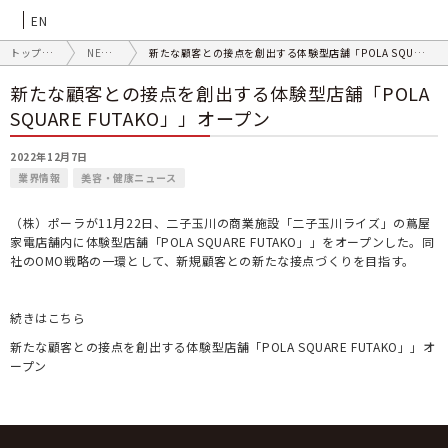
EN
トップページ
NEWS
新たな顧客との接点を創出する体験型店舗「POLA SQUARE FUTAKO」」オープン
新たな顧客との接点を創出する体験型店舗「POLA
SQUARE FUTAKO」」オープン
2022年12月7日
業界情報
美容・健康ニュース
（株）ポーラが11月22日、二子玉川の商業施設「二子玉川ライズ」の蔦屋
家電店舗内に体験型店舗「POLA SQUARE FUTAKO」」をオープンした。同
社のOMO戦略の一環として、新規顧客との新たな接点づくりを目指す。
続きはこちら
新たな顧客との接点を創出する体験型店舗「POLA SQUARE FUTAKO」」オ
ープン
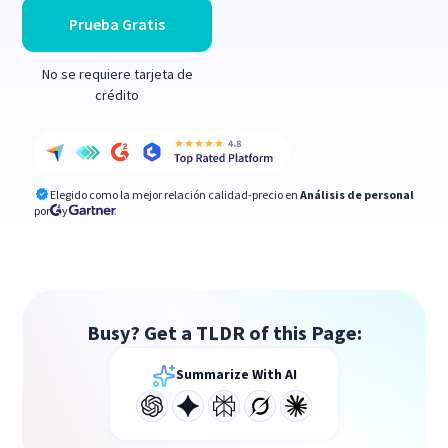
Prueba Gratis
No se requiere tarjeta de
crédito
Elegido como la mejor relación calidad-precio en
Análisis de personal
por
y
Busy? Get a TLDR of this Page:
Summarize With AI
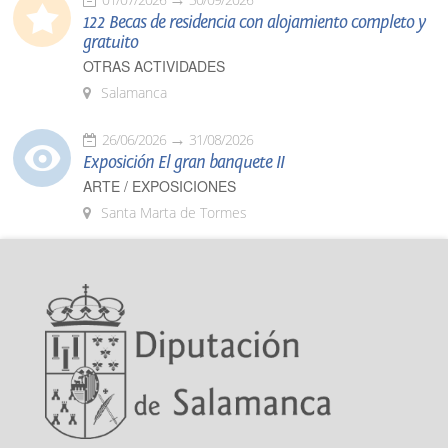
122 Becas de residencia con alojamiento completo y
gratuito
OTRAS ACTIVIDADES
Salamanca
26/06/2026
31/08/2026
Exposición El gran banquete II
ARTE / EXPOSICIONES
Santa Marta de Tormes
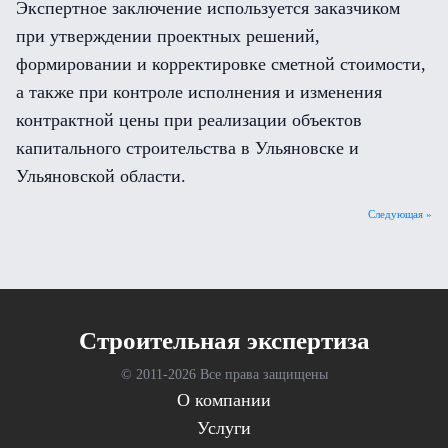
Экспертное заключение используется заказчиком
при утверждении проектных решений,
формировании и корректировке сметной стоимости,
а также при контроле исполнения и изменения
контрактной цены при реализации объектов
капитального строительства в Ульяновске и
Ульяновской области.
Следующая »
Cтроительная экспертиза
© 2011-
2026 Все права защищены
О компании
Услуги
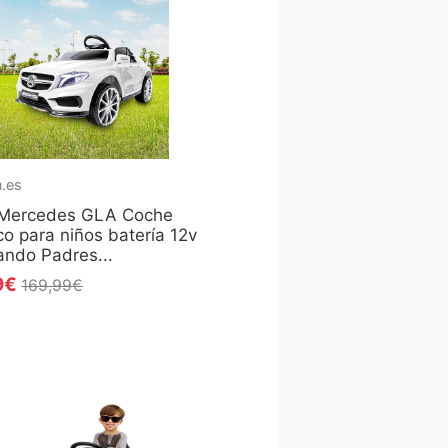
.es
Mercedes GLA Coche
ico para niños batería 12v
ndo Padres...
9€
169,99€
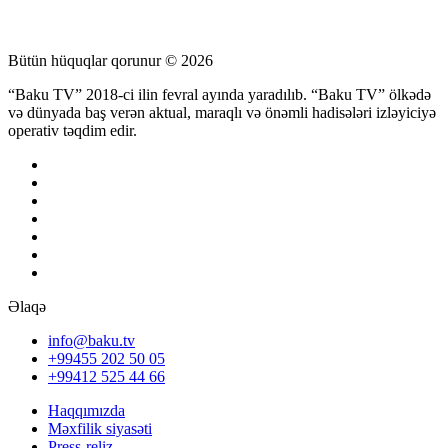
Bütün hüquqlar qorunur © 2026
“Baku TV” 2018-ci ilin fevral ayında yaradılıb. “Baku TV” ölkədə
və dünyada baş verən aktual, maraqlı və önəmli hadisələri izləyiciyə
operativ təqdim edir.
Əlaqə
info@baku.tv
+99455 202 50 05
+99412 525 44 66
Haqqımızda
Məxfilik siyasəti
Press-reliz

[Directions]
Copy the records above exactly. The pictures are not part of the copy.

[Written response]
EN
トップページ
NEWS
新たな顧客との接点を創出する体験型店舗「POLA SQUARE FUTAKO」」オープン
新たな顧客との接点を創出する体験型店舗「POLA
SQUARE FUTAKO」」オープン
2022年12月7日
業界情報
美容・健康ニュース
（株）ポーラが11月22日、二子玉川の商業施設「二子玉川ライズ」の蔦屋
家電店舗内に体験型店舗「POLA SQUARE FUTAKO」」をオープンした。同
社のOMO戦略の一環として、新規顧客との新たな接点づくりを目指す。
続きはこちら
新たな顧客との接点を創出する体験型店舗「POLA SQUARE FUTAKO」」オ
ープン
Prueba Gratis
No se requiere tarjeta de
crédito
Elegido como la mejor relación calidad-precio en
Análisis de personal
por
y
Busy? Get a TLDR of this Page:
Summarize With AI
122 Becas de residencia con alojamiento completo y
gratuito
OTRAS ACTIVIDADES
Salamanca
26/06/2026
31/08/2026
Exposición El gran banquete II
ARTE / EXPOSICIONES
Santa Marta de Tormes
Экспертное заключение используется заказчиком
при утверждении проектных решений,
формировании и корректировке сметной стоимости,
а также при контроле исполнения и изменения
контрактной цены при реализации объектов
капитального строительства в Ульяновске и
Ульяновской области.
Следующая »
Cтроительная экспертиза
© 2011-
2026 Все права защищены
О компании
Услуги
.es
Mercedes GLA Coche
ico para niños batería 12v
ndo Padres...
9€
169,99€
Bütün hüquqlar qorunur © 2026
“Baku TV” 2018-ci ilin fevral ayında yaradılıb. “Baku TV” ölkədə
və dünyada baş verən aktual, maraqlı və önəmli hadisələri izləyiciyə
operativ təqdim edir.
Əlaqə
info@baku.tv
+99455 202 50 05
+99412 525 44 66
Haqqımızda
Məxfilik siyasəti
Press-reliz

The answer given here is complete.